Fluoroquinolones, a class of synthetic antibiotics for bacterial infections, target DNA replication via topoisomerase IV and DNA gyrase. The emergence of fluoroquinolones marks a notable progress in the field of antibiotic treatment. Despite efficacy of fluoroquinolones, resistance and adverse reactions drive the need for novel antibiotics. This study aims to investigate norfloxacin biotransformation using Saccharomyces cerevisiae. Biotransformation experiments involved fermenting fluoroquinolones (4mg/mL), ciprofloxacin, moxifloxacin, levofloxacin, and norfloxacin with S. cerevisiae in a medium (50 mL) containing 10% W/V glucose as the source of energy for dry S. cerevisiae (3g). Control experiments (fluoroquinolones treated with glucose and fluoroquinolones treated with sterile distilled water) were conducted to eliminate the potential influence of glucose or water exposure on fluoroquinolones. Solutions lacking an antibiotic component served as the negative control which was used to exclude any antibacterial effect of metabolites of S. cerevisiae. Freshly prepared fluoroquinolones (4mg/mL in distilled water) served as the positive controls of antibacterial assay.

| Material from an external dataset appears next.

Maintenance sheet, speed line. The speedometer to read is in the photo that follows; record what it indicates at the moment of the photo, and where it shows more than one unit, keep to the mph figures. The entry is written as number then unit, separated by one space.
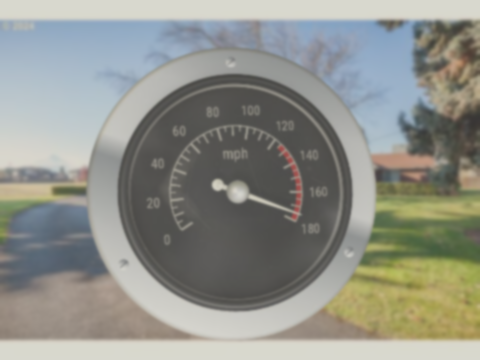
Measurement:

The antibacterial activity was assessed using the agar disk diffusion method. Antibacterial assays against Staphylococcus aureus demonstrated larger inhibition zones (24.7 mm ± 1.15) for fermented norfloxacin (5 μL per disc) when compared with the inhibition zone diameters (15-16 mm) of positive control and other control experiments of norfloxacin. However, the antibacterial efficacy against S. aureus remained unchanged with other tested fluoroquinolones upon fermentation. The negative control demonstrated no inhibition of S. aureus. This study concluded the role of S. cerevisiae in possible biotransformation of norfloxacin. The observed changes in norfloxacin's potency require further investigations through techniques like NMR spectroscopy, and future research should be extended for antibacterial activity assessments against diverse bacterial strains.